Yule now lighted torches and staked them around the battle-pile. He then found a coward that he had shot through the hips early on and dragged him over to the foot of the pile and staked him out face-first with his head toward the quarter of the North Wind where Uncle Hoar resided on his gray cloudbank.
Yule now stripped naked before his God Mother, and slashed his chest with the great and still keen axe as his foes had failed to strike him with honorable weapons. He placed his helmet and battle-jacket over a cross that he erected above the girl’s head, on the other side of the piled bodies that constituted the headboard of their wedding bed.
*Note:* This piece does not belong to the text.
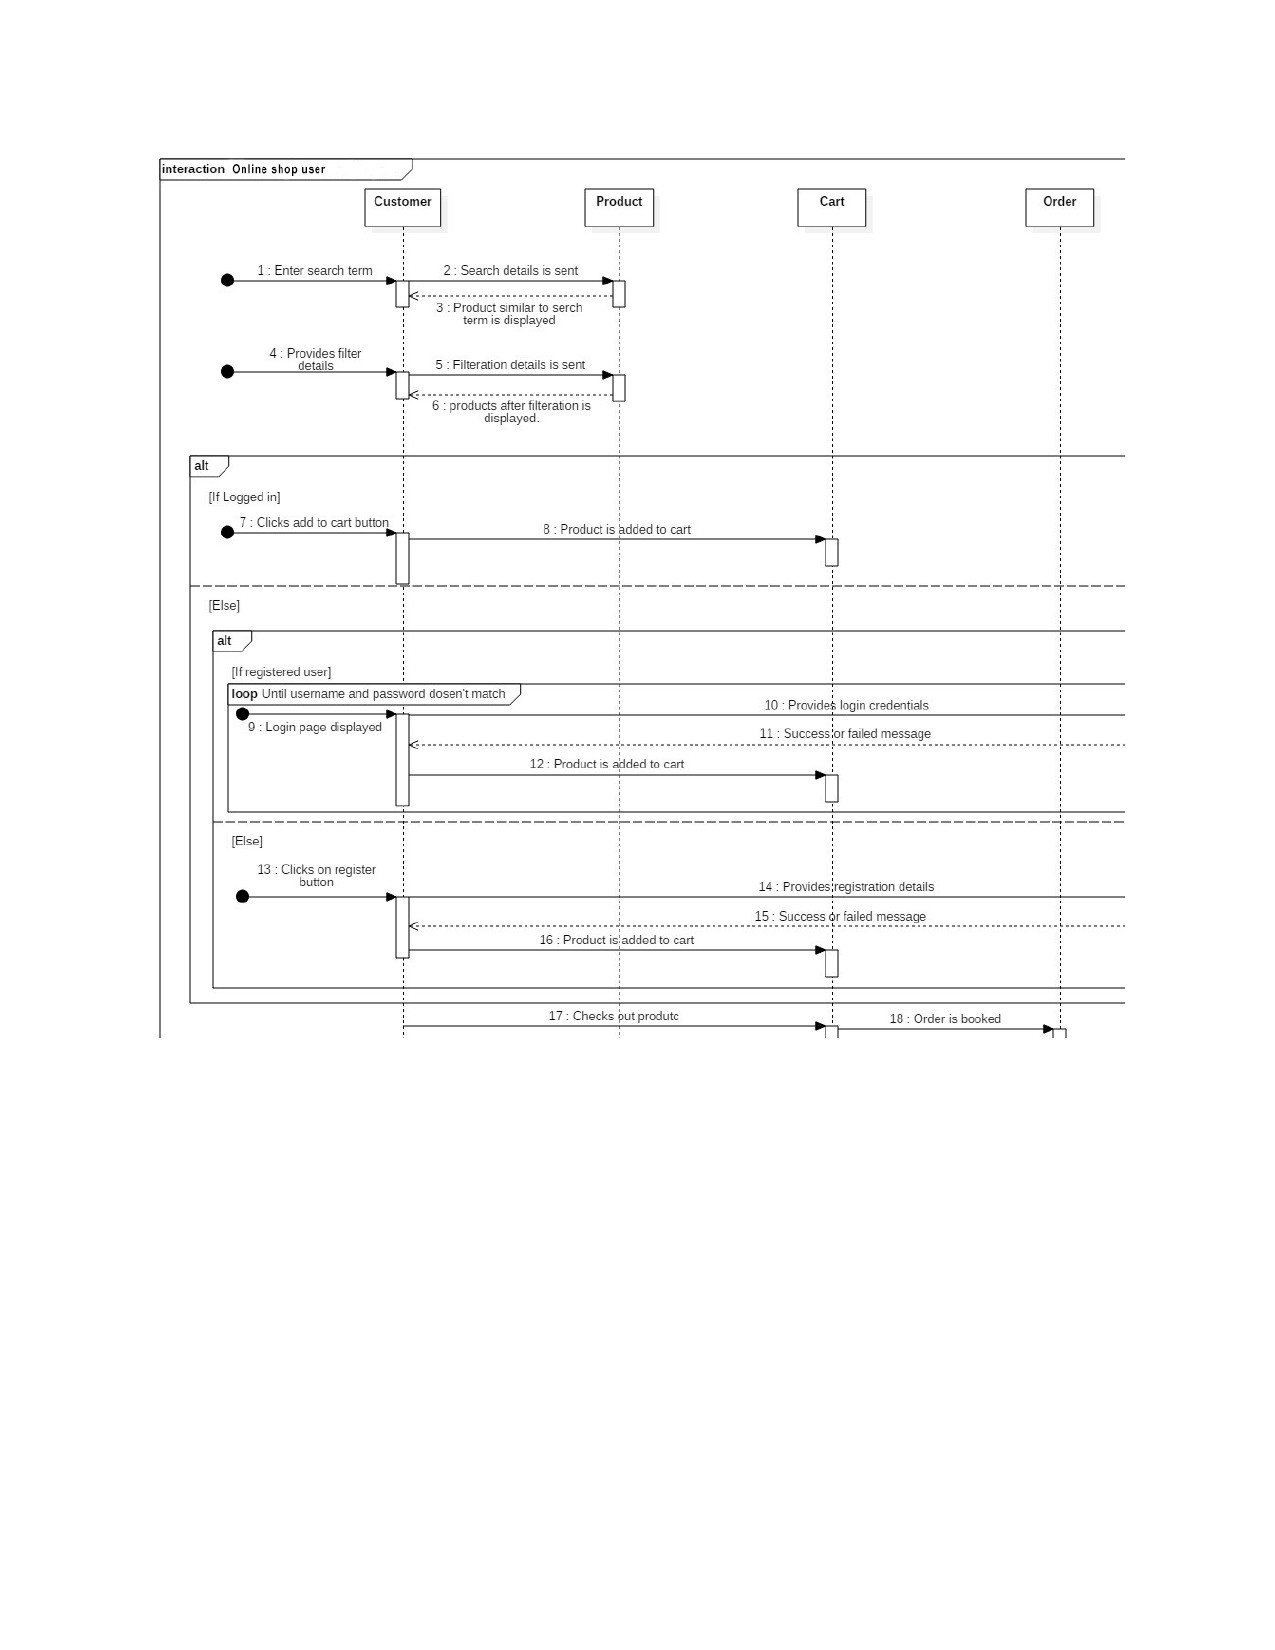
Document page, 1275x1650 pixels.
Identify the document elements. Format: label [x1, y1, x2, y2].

picture [150, 150, 1125, 1038]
He now turned to Heaven naked and unarmed and roared, “Sister I thus take from you. Mother, Uncle Soul-eater, Eldest Sister Sun, Uncle Hoar, All-drinking Auntie Earth, I thus give.”
He knelt tenderly over the sobbing wench, propped her wide hips up on the relatively whole corpse of the old man with the little barking hand-gun, and then mounted her, taking her again and again throughout the afternoon, for long enough for Sister Sun to stand at his bedside holding the hand of his fresh-fetched bride with her rays of gold.
At last, satiated and avenged, Yule rose and took up his axe. He saluted the now complaisant wench and turned toward the staked-out coward, still breathing the gasping breaths of those who most feared Mother’s fangs.
Yule stood astride the spread-eagle back of the man and raised his axe, “Mother, by this axe I rule!”
He bent with the delicate precision of a fish-monger and filleted the coward beneath his ribs on either side, trying hard to remember precisely how the giants had done this to Father’s enemies in olden times. Then, having carved the blood eagle, Yule set aside the axe and reached into the coward, beneath the ribs, and drew forth his lungs, which fluttered with one last breath, giving the effect of an eagle spreading its wings. As he held the wings fluttering with the man’s last ragged breath, he looked heavenward, “Father, I give this life to you in return for the giant bastard of yours I have slain this day. Be warned, Father, I am on the war-trail, a trail that leads ultimately to your ice-gated hall!”
Yule felt elated and pleased, finally at peace as he heard the tied-down wench behind him whimpering for his mercy. He turned and noticed that the rising tide of gore seeping from the still-draining carcasses around her was threatening to drown her. He bent and untied her gently, then cradled her in his arms and walked her over toward the fire to warm her. She held on thankfully, even patting his cheek as he laid her down to rest with her blood-soaked little head propped up on the boots of her chief, who had, by now, died of his belly-wound.
He patted her on the cheek, “Now now, wench. The battle is over. I have forgiven you the sins committed against me by your men and have planted your womb with child. You are the wife, and soon to be mother, of a god. Rest and I shall have the slave-girl bring you something to drink.”